Copy out the entries below in full and exactly.
******************************
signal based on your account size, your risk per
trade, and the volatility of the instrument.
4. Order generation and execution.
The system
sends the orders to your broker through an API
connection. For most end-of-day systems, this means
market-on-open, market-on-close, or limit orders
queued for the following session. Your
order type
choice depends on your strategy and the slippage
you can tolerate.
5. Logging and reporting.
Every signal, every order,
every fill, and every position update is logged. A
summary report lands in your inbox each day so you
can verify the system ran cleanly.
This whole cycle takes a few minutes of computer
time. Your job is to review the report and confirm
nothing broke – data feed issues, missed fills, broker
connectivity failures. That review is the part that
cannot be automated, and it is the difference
******************************
## ANSWER FOR THE TASK
signal based on your account size, your risk per
trade, and the volatility of the instrument.
4. Order generation and execution.
The system
sends the orders to your broker through an API
connection. For most end-of-day systems, this means
market-on-open, market-on-close, or limit orders
queued for the following session. Your
order type
choice depends on your strategy and the slippage
you can tolerate.
5. Logging and reporting.
Every signal, every order,
every fill, and every position update is logged. A
summary report lands in your inbox each day so you
can verify the system ran cleanly.
This whole cycle takes a few minutes of computer
time. Your job is to review the report and confirm
nothing broke – data feed issues, missed fills, broker
connectivity failures. That review is the part that
cannot be automated, and it is the difference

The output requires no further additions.